* BEGIN Article *

After a few minutes, the pool guard came over. "Sorry, Sir," he told me, "but you are not allowed to wear a shirt in the pool." I've worn a shirt in that pool for years.

When I asked him to explain, he told me that the shirt, which was fairly loose, might slow me down when I was swimming and that, therefore, it was not permitted on Health and Safety grounds, though a t-shirt, I gathered, was considered to be acceptable. Since I was standing in water that scarcely came up to my stomach, that seemed a rather peculiar reason, but he insisted. "Health and Safety rules … "

That was the day that the earthquake and tsunami hit Japan. The next morning, I strolled down to the hotel's beach to find that the steps down to the sand were being blocked off by wooden boards being nailed into place. I was told that management had decided that this was necessary to guard against waves that might be larger than usual, because of the tsunami in the Pacific Ocean.

* END Article *

Requests:
#1 Swap "pool guard" for "lifeguard" in the pool story, rewriting it from "After a few" to "pool for years.".
#2 Answer these about the pool story:
(a) According to the guard, what might the shirt do?
(b) How deep was the water the narrator was standing in?
(c) What was being used to block off the steps down to the sand?
#3 Write what comes next in the pool story, picking up after its final sentence.
The records that follow come from a separate source.

* BEGIN Excerpted data *

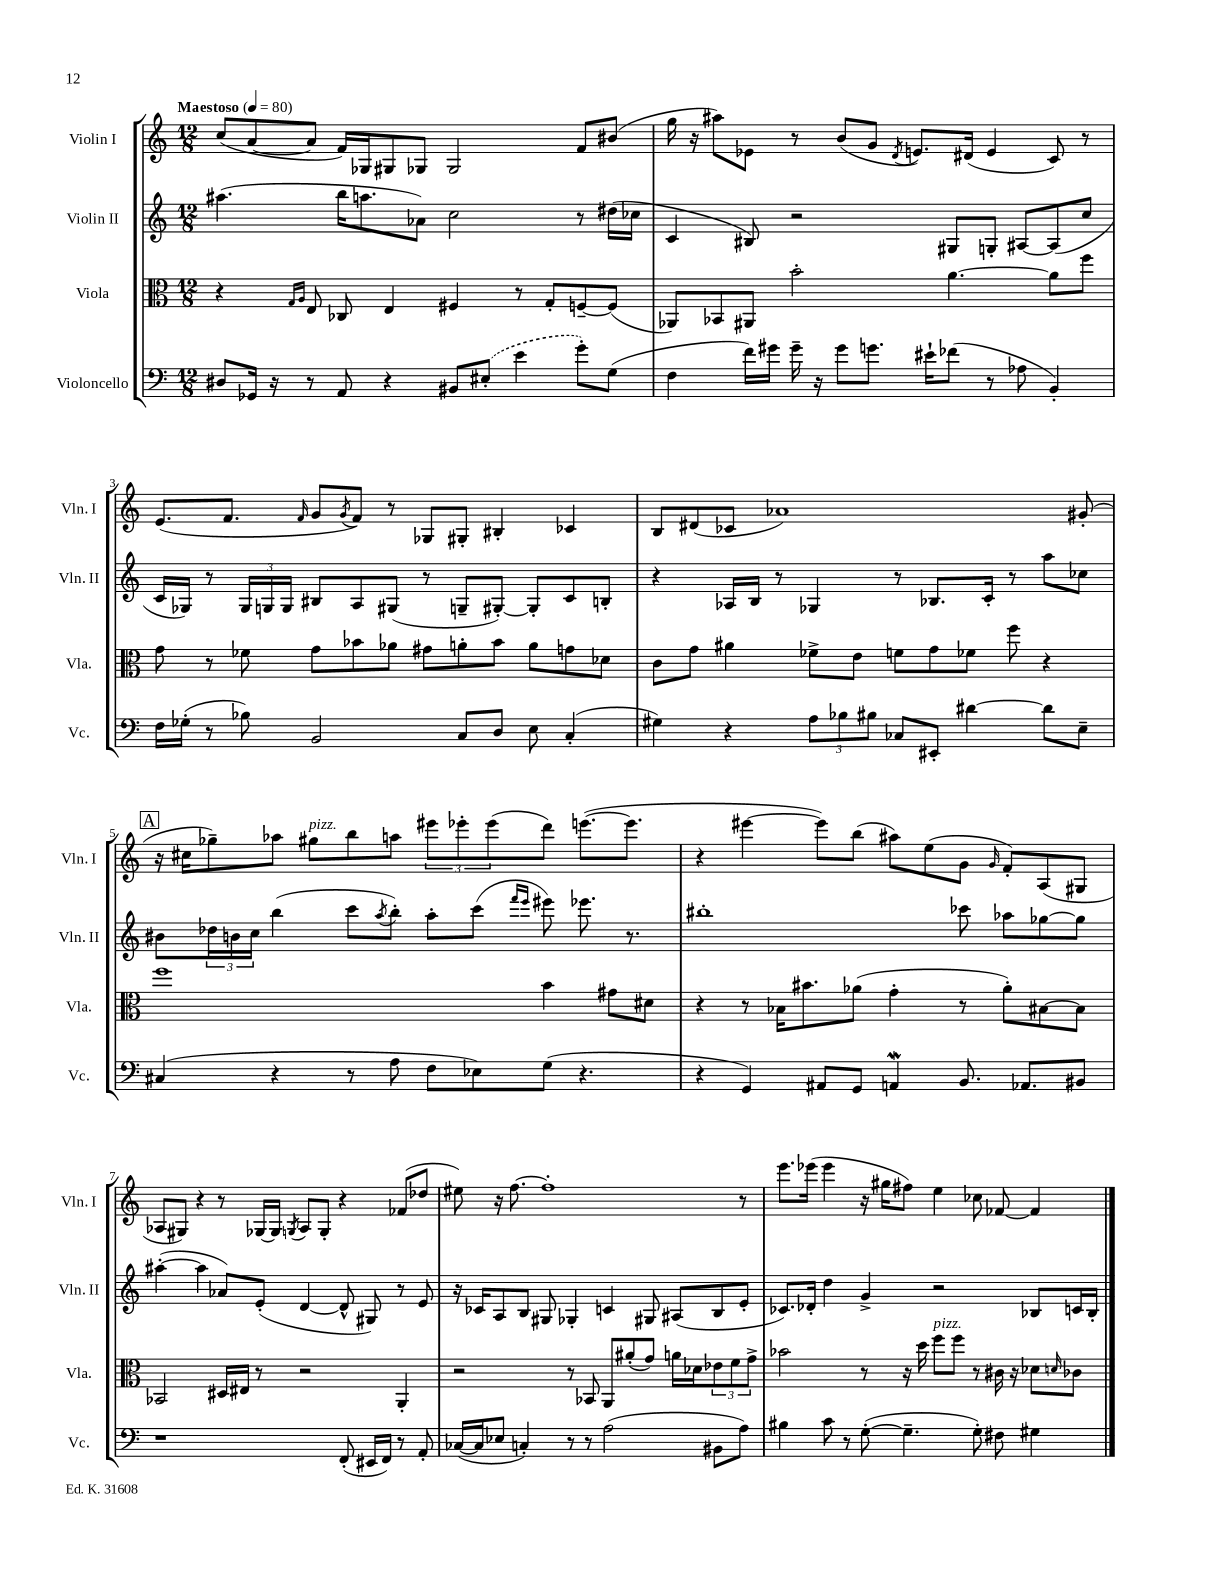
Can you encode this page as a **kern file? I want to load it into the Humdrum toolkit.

**kern	**kern	**kern	**kern
*staff4	*staff3	*staff2	*staff1
*clefF4	*clefC3	*clefG2	*clefG2
*k[]	*k[]	*k[]	*k[]
*M12/8	*M12/8	*M12/8	*M12/8
*MM80	*MM80	*MM80	*MM80
8D#	4r	(4.aa#	(8cc
16GG-	.	.	[8a
16r	.	.	.
.	16qqG	.	.
.	16qqA	.	.
8r	8E	.	8a]
8AA	8C-	16bb	16f)
.	.	8.aa	16G-
4r	4E	.	8G#
.	.	8a-)	8G-
8BB#	4F#	2cc	2G-
(8E#'	.	.	.
4e	8r	.	.
.	8G'	.	.
8g')	[8F~	8r	8f
(8G	(8F]	(16dd#	(8b#
.	.	16cc-	.
=	=	=	=
4F	8AA-)	4c	16gg
.	.	.	16r
.	8BB-	.	8aa#)
16f)	8AA#	8B#)	8e-
16g#	.	.	.
16g#~	2b'	2r	8r
16r	.	.	.
8g#	.	.	(8b
8.g	.	.	8g
.	.	.	8qd
.	.	.	8.e)
16e#`	.	.	.
(8f-	[4.a	8G#	.
.	.	.	(16d#
8r	.	8G'	4e
8A-	.	[8A#	.
4BB')	8a]	(8A#]	8c)
.	8ff	8cc	8r
=	=	=	=
16F	8g	16c	(8.e
(16G-'	.	16G-)	.
8r	8r	8r	.
.	.	.	8.f
8B-)	8f-	24G-	.
.	.	24G	.
.	.	24G	.
.	.	.	16qqf
2BB	8g	8B#	8g
.	.	.	8qg
.	8b-	8A	8f)
.	8a-	(8G#	8r
.	8g#	8r	8G-
8C	8a'	8G~	8G#'
8D	8b-	[8G#')	4B#'
8E	8a	8G#']	.
(4C'	8g	8c	4c-
.	8d-	8B'	.
=	=	=	=
4G#)	8c	4r	8B
.	8g	.	(8d#
4r	4a#	16A-	8c-
.	.	16B	.
.	.	8r	1a-)
12A	8f-^	4G-	.
12B-	.	.	.
.	8e	.	.
12B#	.	.	.
8C-	8f	8r	.
8EE#'	8g	8.B-	.
[4d#	8f-	.	.
.	.	16c'	.
.	8ff	8r	.
8d#]	4r	8aa	.
8E~	.	8cc-	(8g#'
=	=	=	=
(4C#	1ff	8b#	16r
.	.	.	16cc#
.	.	24dd-	8gg-~)
.	.	24b	.
.	.	24cc	.
4r	.	(4bb	8aa-
.	.	.	8gg#
8r	.	8ccc	8bb
.	.	8qaa	.
8A	.	8bb')	8aa
8F	.	8aa'	12eee#
.	.	.	12eee-'
8E-)	.	(8ccc	.
.	.	.	(12eee-
.	.	16qqfff	.
.	.	16qqeee	.
(8G	4b	8eee#)	8ddd)
4.r	.	8.eee-	([8.eee
.	8g#	.	.
.	.	8.r	8.eee]
.	8d#	.	.
=	=	=	=
4r	4r	1bb#'	4r
4GG)	8r	.	[4eee#
.	16B-	.	.
.	8.b#	.	.
8AA#	.	.	8eee#])
8GG	(8a-	.	(8bb
4AA	4g'	.	8aa#)
.	.	.	(8ee
8.BB	8r	8ccc-	8g
.	.	.	16qqg
.	8a-')	8aa-	8f')
8.AA-	.	.	.
.	[8B#	[8gg-	(8A
8BB#	8B#]	8gg-]	8G#
=	=	=	=
1r	2BB-	([4aa#'	8A-
.	.	.	8G#)
.	.	4aa#]	4r
.	16D#	8a-)	8r
.	16E#	.	.
.	8r	(8e'	[16G-
.	.	.	16G-]
.	.	.	8qG
.	2r	[4d	8A-
.	.	.	8G'
(8FF'	.	8d^^]	4r
16EE#	.	8G#)	.
16FF)	.	.	.
8r	4AA'	8r	(8f-
8AA'	.	8e	8dd-
=	=	=	=
([16C-	2r	16r	8ee#)
16C-]	.	16c-	.
8E-	.	8A	16r
.	.	.	[8.ff
4C')	.	8B	.
.	.	8G#	1ff']
8r	8r	4G-'	.
8r	8BB-	.	.
(2A	8AA	4c	.
.	(8a#'	.	.
.	8g)	8G#	.
.	16a	(8A#	.
.	16d-	.	.
8BB#	12e-	8B	.
.	12f	.	.
8A)	.	8e'	8r
.	12g^	.	.
=	=	=	=
4B#	2b-	8.c-)	8.eee
.	.	16d-'	(16eee-
8c	.	4dd	4eee-
8r	.	.	.
([8G'	8r	4g^	16r
.	.	.	16gg#
4.G~]	16r	.	8ff#)
.	16dd	.	.
.	8ff	2r	4ee
.	8ff	.	.
8G')	8r	.	8cc-
8F#	16c#	.	[8f-
.	16r	.	.
4G#	8d-	8B-	4f-]
.	16qqd	.	.
.	8c-	16c	.
.	.	16B-'	.
==	==	==	==
*-	*-	*-	*-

* END Excerpted data *

The results:
#1
After a few minutes, the lifeguard came over. "Sorry, Sir," he told me, "but you are not allowed to wear a shirt in the pool." I've worn a shirt in that pool for years.

#2
(a) It might slow the narrator down when swimming.
(b) It scarcely came up to the narrator's stomach.
(c) Wooden boards being nailed into place.

#3
I thought of trying to explain to the beach attendant that the UAE's East Coast actually faces the Indian Ocean, not the Pacific, and that any waves caused by the Japanese earthquake wouldn't be coming anywhere near Arabia, but decided not to bother. After all, he was only doing his job.

I'm all in favour of taking precautions to minimise or to mitigate risk - and, indeed, of trying to teach people to do so. That's a simple matter of common sense, after all. Moreover, it is surely the case that people learn to judge and to deal with risks, whether large or small, more through experience than through lectures that lay down rules that provide little in the way of explanation. When learning to climb up a tree or to scramble around on a mountain, you've got to learn how to balance yourself, or where to put your weight. Starting with small trees or easier rocky slopes, you may slip at the beginning and graze a knee or get a bump, but from that you learn to do things more carefully and more safely the next time.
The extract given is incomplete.